I haven’t figured out the dates, but I am definitely going somewhere when I hand in my final paper. I also haven’t figured out the place. In fact, nothing is figured, but that I have itchy feet, and want to throw myself into someplace different before I come back to Georgetown for the teaching I’ll be doing in July. I won’t have all the time up til July free, because I’ll need to be in DC to develop the syllabus and I should be working in the writing center in the summer too (assuming it does open again this summer… it all feels a little un-pinned down.) Also, my friend Helen needs to leave the US to come back in on a tourist visa now when her studies at Georgetown finish, in order do a Melbourne University art history class in New York, which may mean a joint trip. Though I think, after a particular place in Mexico’s San Luis Potosi that she wants to go to, she’s more interested in desert islands than deserts.
Candidates? Well:
-Fly into Costa Rica and then go down to Panama.
-Fly in Mexico or Guatemala (a cheaper flight) and then go in search of a surrealist park that Helen wants to see.
-Fly into El Paso and then enter Mexico via Ciudad Juarez, and maybe head down to the Copper Canyon region.
-Live the dream I dreamt for Spring Break—a bit of Texas (desert-y Texas), New Mexico, Utah, and maybe some Arizona and Colorado too.
Going up to areas of Canada I don’t already know is also a cheap-ish possibility.
They’re my primary interests right now. I’ll probably have about three weeks I can afford to be away. How strange! Tomorrow I should stop by the health service and find out what shots cost, in case Panama wins the day. (Yellow Fever shot… also precautionary anti-Malarial medication.)
In the mean time: studies. It all continues.
I’ll find time later to write a few words about a poetry reading I attended Sunday night, but at the moment my mind is firmly ensconced in: Anne Carson, Carolyn Forché, George Eliot and Milton. I read Book X of Paradise Lost earlier today and I’m thinking my way through the short paper I’ll write on it for tomorrow, about the sounds associated with the punishment both of the denizens of hell (I just like the word denizens) and of Adam and Eve.
I spoke to Professor Ragussis yesterday, and he’s very happy for me to work on the epigraphs in George Eliot’s Daniel Deronda—I’m so glad. I remember being fascinated by the epigraphs in Middlemarch—and the opening epigraph of Daniel Deronda is a doozy—and Eliot-authored. (It reminds me in its quite sweeping address of the opening paragraph of Middlemarch, and due to its length it almost seems like more of a first paragraph and an epigraph.) So, I have to read Bakhtin and some other bits and pieces, find embedded quotations within chapters, and see how the dialogue between these and the epigraphs works.
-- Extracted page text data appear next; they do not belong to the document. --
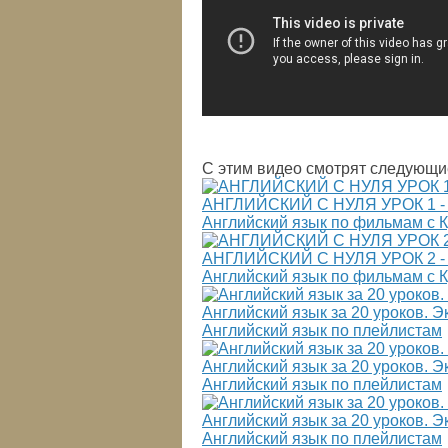
С этим видео смотрят следующи
АНГЛИЙСКИЙ С НУЛЯ УРОК 1 
Английский язык по фильмам с 
АНГЛИЙСКИЙ С НУЛЯ УРОК 2 
Английский язык по фильмам с 
Английский язык за 20 уроков. Эк
Английский язык по плейлистам
Английский язык за 20 уроков. Эк
Английский язык по плейлистам
Английский язык за 20 уроков. Эк
Английский язык по плейлистам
As Cher in Clueless would say with a squeak, “Ooh! Project!” Yes, I realise that I really do know how to bring the tone down again. It’s not all lofty heights in my mind…
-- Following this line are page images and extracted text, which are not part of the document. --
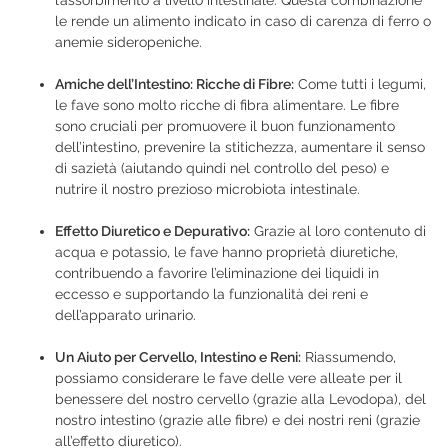
le rende un alimento indicato in caso di carenza di ferro o
anemie sideropeniche.
Amiche dell’Intestino: Ricche di Fibre:
Come tutti i legumi,
le fave sono molto ricche di fibra alimentare. Le fibre
sono cruciali per promuovere il buon funzionamento
dell’intestino, prevenire la stitichezza, aumentare il senso
di sazietà (aiutando quindi nel controllo del peso) e
nutrire il nostro prezioso microbiota intestinale.
Effetto Diuretico e Depurativo:
Grazie al loro contenuto di
acqua e potassio, le fave hanno proprietà diuretiche,
contribuendo a favorire l’eliminazione dei liquidi in
eccesso e supportando la funzionalità dei reni e
dell’apparato urinario.
Un Aiuto per Cervello, Intestino e Reni:
Riassumendo,
possiamo considerare le fave delle vere alleate per il
benessere del nostro cervello (grazie alla Levodopa), del
nostro intestino (grazie alle fibre) e dei nostri reni (grazie
all’effetto diuretico).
I’m excited by a new anthology from Graywolf Press, New European Poets. (Also, incidentally, the press publishing Monica Youn, who I saw read at the Library of Congress a while ago.) The book has an amazing array of poets, and covers (I think) all the countries of Europe except those tiny enclaves San Marino, Andorra and Monaco. (I don’t entirely know what’s going to happen when I get to these places in the Independence Day Project. I don’t want to admit defeat!) The only thing that I do find a little depressing is its design. The cover looks like a green “European Poetry for Dummies” or a computer manual. I’m going to solve this for my own copy by covering it in plain brown paper and then decorating. (I wonder if I have tape in this apartment?)
I’m in love, recently, with the art project 20 x 200. Limited edition prints (beautiful quality) of arts of work for $20. Well, $28.50 once you add in the postage etc. Which, though it increases the price by almost 50 percent, doesn’t make it less of a bargain.
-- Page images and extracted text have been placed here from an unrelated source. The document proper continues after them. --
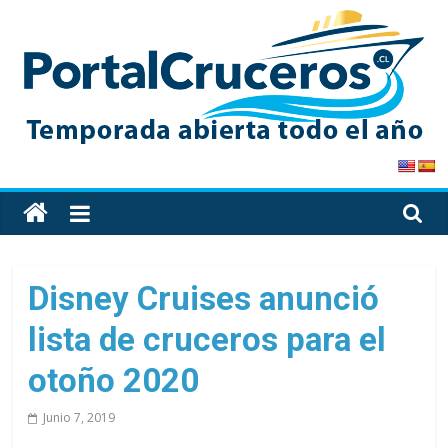
Skip
to
content
PortalCruceros
Toda
la
información
de
Disney Cruises anunció
cruceros
lista de cruceros para el
en
un
otoño 2020
solo
sitio
Junio 7, 2019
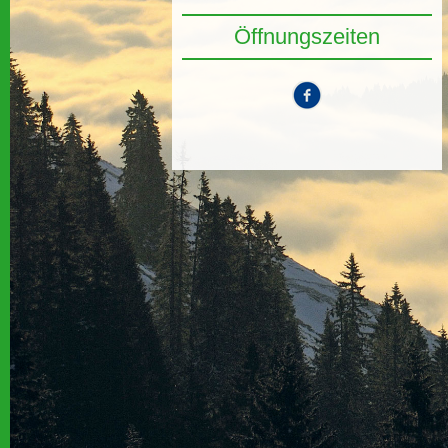
Öffnungszeiten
Early this afternoon, along with Paradise Lost, I read a book about deserts—another desolate landscape, so I suppose I could connect the two by more than their happening to dovetail in my reading. Terry Tempest Williams. I’ve long wanted to read more of her work. Perhaps in the summer. Though I was thinking, when I go away, I may just take something ancient with me. I’m thinking of following Kapuściński’s example and going with Herodotus. How very English Patient of me.
Oh, and some good news from home. I’ll have a couple of poems coming out in ALR soon. Lovely.